Dataset entries:
▶
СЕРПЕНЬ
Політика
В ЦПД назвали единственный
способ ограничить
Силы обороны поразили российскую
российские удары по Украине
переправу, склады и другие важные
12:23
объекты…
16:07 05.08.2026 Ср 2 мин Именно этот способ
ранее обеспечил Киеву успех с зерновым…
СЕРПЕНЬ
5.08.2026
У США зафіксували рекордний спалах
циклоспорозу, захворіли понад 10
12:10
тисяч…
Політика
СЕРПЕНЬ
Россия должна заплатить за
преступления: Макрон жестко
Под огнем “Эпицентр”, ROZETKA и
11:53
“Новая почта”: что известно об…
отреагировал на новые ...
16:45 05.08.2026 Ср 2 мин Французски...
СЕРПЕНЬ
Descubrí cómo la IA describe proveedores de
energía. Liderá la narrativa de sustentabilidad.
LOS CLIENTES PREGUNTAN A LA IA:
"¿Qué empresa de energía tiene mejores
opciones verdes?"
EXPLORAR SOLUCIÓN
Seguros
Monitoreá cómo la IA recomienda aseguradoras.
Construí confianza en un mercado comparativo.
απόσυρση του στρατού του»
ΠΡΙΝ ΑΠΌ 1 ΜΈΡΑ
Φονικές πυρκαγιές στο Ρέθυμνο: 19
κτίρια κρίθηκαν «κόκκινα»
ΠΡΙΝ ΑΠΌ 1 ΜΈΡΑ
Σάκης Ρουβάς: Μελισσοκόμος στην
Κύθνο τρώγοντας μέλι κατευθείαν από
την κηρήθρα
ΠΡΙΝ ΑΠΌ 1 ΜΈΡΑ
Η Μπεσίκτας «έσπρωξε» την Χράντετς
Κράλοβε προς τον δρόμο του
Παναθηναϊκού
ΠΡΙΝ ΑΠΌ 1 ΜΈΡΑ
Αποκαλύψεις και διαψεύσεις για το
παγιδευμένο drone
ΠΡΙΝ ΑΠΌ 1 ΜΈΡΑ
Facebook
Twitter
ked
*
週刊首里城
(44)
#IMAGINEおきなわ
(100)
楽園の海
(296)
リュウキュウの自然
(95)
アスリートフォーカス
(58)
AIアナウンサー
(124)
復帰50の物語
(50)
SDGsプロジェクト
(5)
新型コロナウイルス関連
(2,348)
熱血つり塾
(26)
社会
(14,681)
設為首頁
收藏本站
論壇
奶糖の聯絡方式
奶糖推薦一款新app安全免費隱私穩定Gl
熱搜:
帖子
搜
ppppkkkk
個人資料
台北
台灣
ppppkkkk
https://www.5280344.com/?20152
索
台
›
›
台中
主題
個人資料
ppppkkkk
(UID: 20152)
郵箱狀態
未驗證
◀
» WORK REQUEST
In the records above, how many lines include "energía"? Reply only with the number.

» EXPECTED ANSWER
2